Ross Douthat was writing in his Times blog in a piece titled "The Tragedy of Irish Catholicism." He says the qualities of Irish Catholicism — "qualities which were once a source of immense vitality — seem to have led to a particularly horrifying outcome."
The pedophilia scandal is an example of "how a culture so intensely clerical, so politically high-handed, and so embarrassed (beyond the requirements of Christian doctrine) by human sexuality could magnify the horror of priestly pedophilia, and expand the pool of victims, by producing Bishops inclined to strong-arm the problem out of public sight instead of dealing with it as Christian leaders should."
He quotes British journalist Damian Thompson of the Daily Telegraph, who recently wrote "I associate the worst abuses of power with the mean-spirited Jansenism of the Irish Church and the Irish clerical diaspora."
Douthat says experts blame Dublin's Cardinal Paul Cullen, who served form 1852 to 1878, and quotes author Charles Morris, who wrote "American Catholic," a history of Catholicism in the United States.
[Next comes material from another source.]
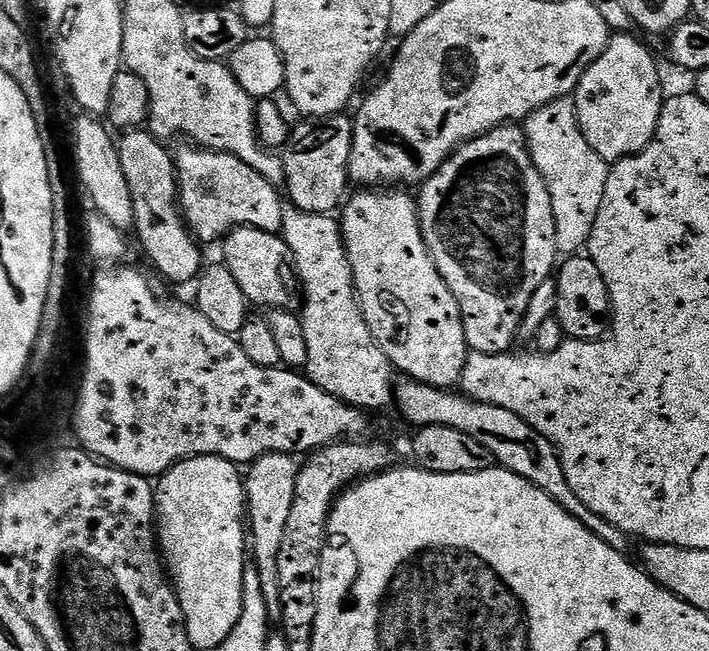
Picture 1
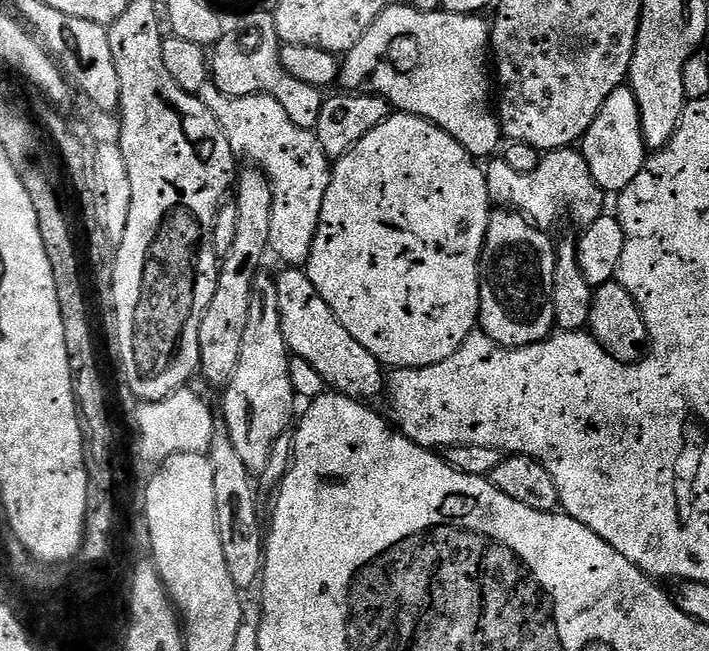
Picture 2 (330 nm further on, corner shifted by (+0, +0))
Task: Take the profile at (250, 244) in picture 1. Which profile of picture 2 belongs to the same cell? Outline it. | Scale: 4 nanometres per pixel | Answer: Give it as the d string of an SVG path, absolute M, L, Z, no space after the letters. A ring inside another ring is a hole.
M296 266L289 268L292 268L289 272L275 277L282 334L288 343L289 353L306 358L306 362L310 362L310 366L322 374L325 385L331 391L361 402L372 402L375 396L383 397L386 392L386 372L380 361L358 342L354 342L354 338L350 338L350 330L346 330L346 326L334 318L334 310L330 310L322 294L314 290L314 282L310 282L307 271L300 269L299 272Z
Irish Catholicism was “one of the most ragtag national churches in Europe,” Morris write. "Post-Cullen, it was one of the most unified, rigorous, enthusiastic and militant branches of Catholicism in the world. At the same time, it was one of the most hierarchical and clericalist, with priests and bishops who were invested with nearly-unchallengeable authority, and who became accustomed to extraordinary deference from civil authorities.